*Exercise directions*: What lines below include the word "banda"? Copy each one.

*Data to use*:
◇ ◇ ◇ ◇
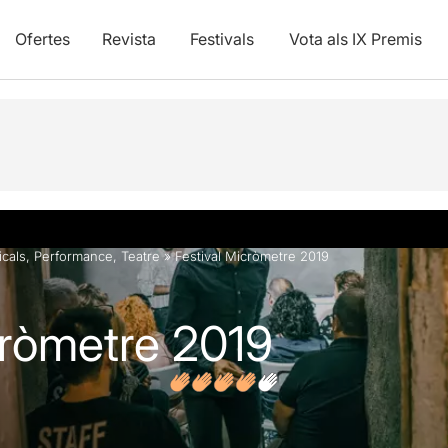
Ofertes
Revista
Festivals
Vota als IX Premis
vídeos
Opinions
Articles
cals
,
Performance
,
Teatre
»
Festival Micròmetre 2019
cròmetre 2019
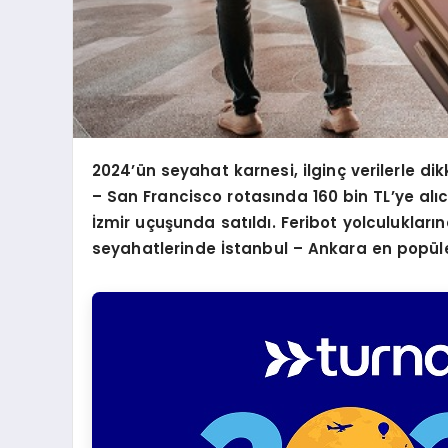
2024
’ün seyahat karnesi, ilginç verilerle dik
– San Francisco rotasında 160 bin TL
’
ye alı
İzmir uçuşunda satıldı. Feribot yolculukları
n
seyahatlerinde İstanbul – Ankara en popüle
◇ ◇ ◇ ◇
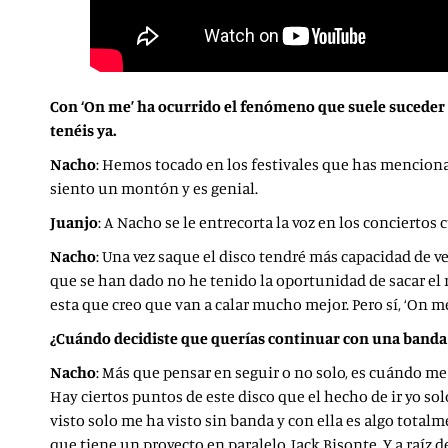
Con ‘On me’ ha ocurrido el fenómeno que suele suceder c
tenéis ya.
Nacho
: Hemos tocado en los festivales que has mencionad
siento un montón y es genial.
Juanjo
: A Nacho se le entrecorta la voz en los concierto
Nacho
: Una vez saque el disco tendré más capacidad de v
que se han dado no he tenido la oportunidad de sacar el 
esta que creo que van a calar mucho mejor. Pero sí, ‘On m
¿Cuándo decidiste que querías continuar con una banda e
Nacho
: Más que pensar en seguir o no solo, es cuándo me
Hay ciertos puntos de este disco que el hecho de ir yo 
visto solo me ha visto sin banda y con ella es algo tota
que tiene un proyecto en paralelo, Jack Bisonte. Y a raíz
◇ ◇ ◇ ◇
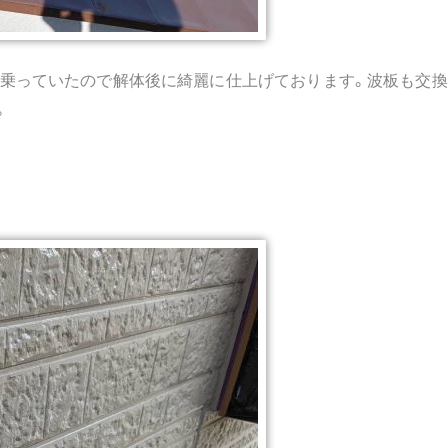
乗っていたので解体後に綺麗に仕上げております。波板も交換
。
◇ ◇ ◇ ◇
*Result of the exercise*:
¿Cuándo decidiste que querías continuar con una banda e
visto solo me ha visto sin banda y con ella es algo tota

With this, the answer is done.